Filming Game of Thrones presented the stars with a number of challenges, one of which being the need to convey powerful and emotional pieces of dialogue in made-up languages. Emilia Clarke, however, was so adept at embracing fictional dialects that one pivotal scene in Season Five of the HBO series required her to give an intense monologue in Valyrian, resulting in her cobbling together bits and pieces of lines she previously spoke to craft an all-new speech. The scene was originally meant to be delivered in English, but when it lacked the impact the filmmakers were going for, Clarke was quick to embrace the fictional language for a scene in which she had to intimidate a group of Meereenese noblemen.
“Then [showrunners David Benioff and Dan Weiss] came down – they were watching the scene being shot – and they said, ‘Wouldn’t it be great if the scene was in Valyrian?'" director Jeremy Podeswa shared during an interview for the book Fire Cannot Kill a Dragon, per Entertainment Weekly. "There’s usually a lot of preparation for that sort of thing and so much consideration that goes into it and she had quite a big monologue before she sets the guy on fire.”
He added, “I went over to Emilia and I was like, ‘I know this is a really big ask, but do you think you could figure out a way to do this in Valyrian?’ She said, ‘Yeah, sure, I think I can do this.' And I'm all, 'Really?' Then she went off and cobbled together things that [Daenerys] had said in the past that made sense. She came back in 10 minutes and had this whole monologue down."

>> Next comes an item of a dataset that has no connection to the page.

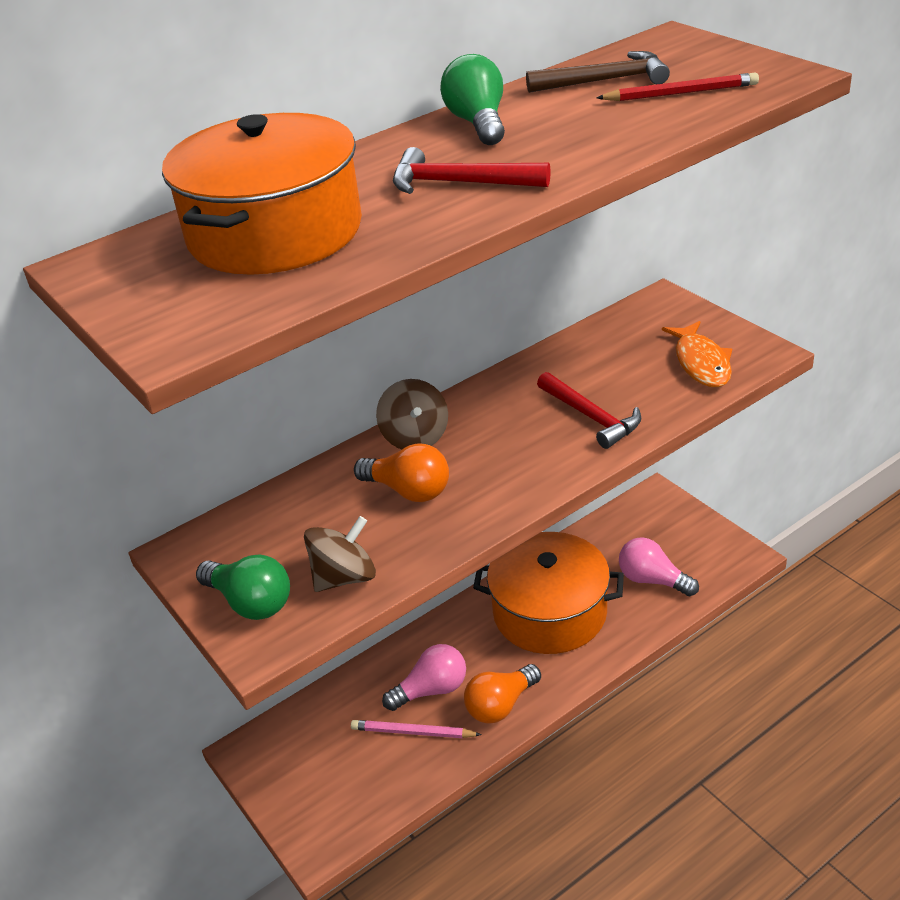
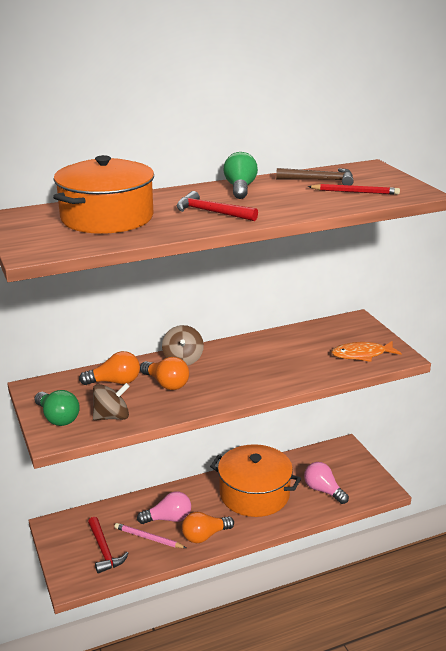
camera: 10 degrees right, 10 degrees down
red hammer [537,372,641,449] -> red hammer moved to [88,517,129,574]
orange fish [662,321,732,387] -> orange fish turned 75 degrees clockwise [331,341,402,362]
none -> orange light bulb [79,351,140,385]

Of the many compelling characters and performers involved with Game of Thrones, Clarke's Daenerys quickly became a fan-favorite, with her trajectory over the course of the narrative being one of the most intense and unexpected. It should come as no surprise, then, that the actress was able to pull off such an impressive feat, thanks to how well she knew her character and her experiences.
“I just had to hand it to Emilia for taking on the challenge and making it completely credible,” Podeswa continued. “Every single take, every intonation, and the way she phrased everything, you completely understood what she was meant to be saying. Then the subtitles all seemed authentic to what she was doing. She knew the language well enough at that point to make it all work. It wasn't tracking perfectly in Valyrian, but no fan ever noticed it. She did an amazing job.”